The eventual value of the scheme, due for completion in October 2008, will depend on lettings agreements yet to be signed. However, Orchard Investment Management, which acquired the asset on behalf of the scheme, said the centrally-located block would likely attract financial and professional services tenants.
This latest acquisition is an indication UK pension funds will soon regain their appetite for domestic real estate following a recent trend to switch allocations to continental Europe, according to Gary Felce, a partner with Orchard.
"There's still an appetite for property. The problem with the overheated market was pricing," he said.
"You saw all property - prime, secondary - priced the same. That's changed. Pension funds will regain their appetite and you'll see more activity in the market."

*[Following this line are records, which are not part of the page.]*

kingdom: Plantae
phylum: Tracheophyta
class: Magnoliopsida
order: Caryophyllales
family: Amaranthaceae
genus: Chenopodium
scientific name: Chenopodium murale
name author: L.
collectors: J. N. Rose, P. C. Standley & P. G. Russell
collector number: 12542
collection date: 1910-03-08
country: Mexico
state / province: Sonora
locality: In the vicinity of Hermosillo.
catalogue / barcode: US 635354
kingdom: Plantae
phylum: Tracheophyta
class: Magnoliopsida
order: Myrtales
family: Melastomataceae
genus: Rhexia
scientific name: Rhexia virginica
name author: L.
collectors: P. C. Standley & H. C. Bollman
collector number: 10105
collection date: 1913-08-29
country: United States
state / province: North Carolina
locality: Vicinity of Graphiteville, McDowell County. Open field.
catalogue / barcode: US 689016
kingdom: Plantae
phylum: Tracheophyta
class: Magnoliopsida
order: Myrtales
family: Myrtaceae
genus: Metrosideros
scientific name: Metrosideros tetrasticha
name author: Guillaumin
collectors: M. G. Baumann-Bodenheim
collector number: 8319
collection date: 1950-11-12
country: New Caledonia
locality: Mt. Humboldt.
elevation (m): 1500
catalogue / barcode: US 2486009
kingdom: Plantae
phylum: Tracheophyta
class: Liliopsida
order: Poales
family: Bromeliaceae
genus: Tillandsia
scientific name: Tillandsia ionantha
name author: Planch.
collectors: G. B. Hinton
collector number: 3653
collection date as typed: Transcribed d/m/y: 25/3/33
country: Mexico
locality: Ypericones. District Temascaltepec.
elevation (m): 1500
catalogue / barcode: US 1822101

That said, the timing of the market correction would depend on "how long the banking situation continues", he said. "Pension funds aren't borrowing but they're competing with investors who are, and that's driving the market. Once we're through the worst and the market settles down, they'll begin to invest again."
However, he expressed scepticism over claims of a short-term correction. "I'm personally optimistic but I don't expect to see a change before spring 2008. It certainly won't happen in this quarter," he said.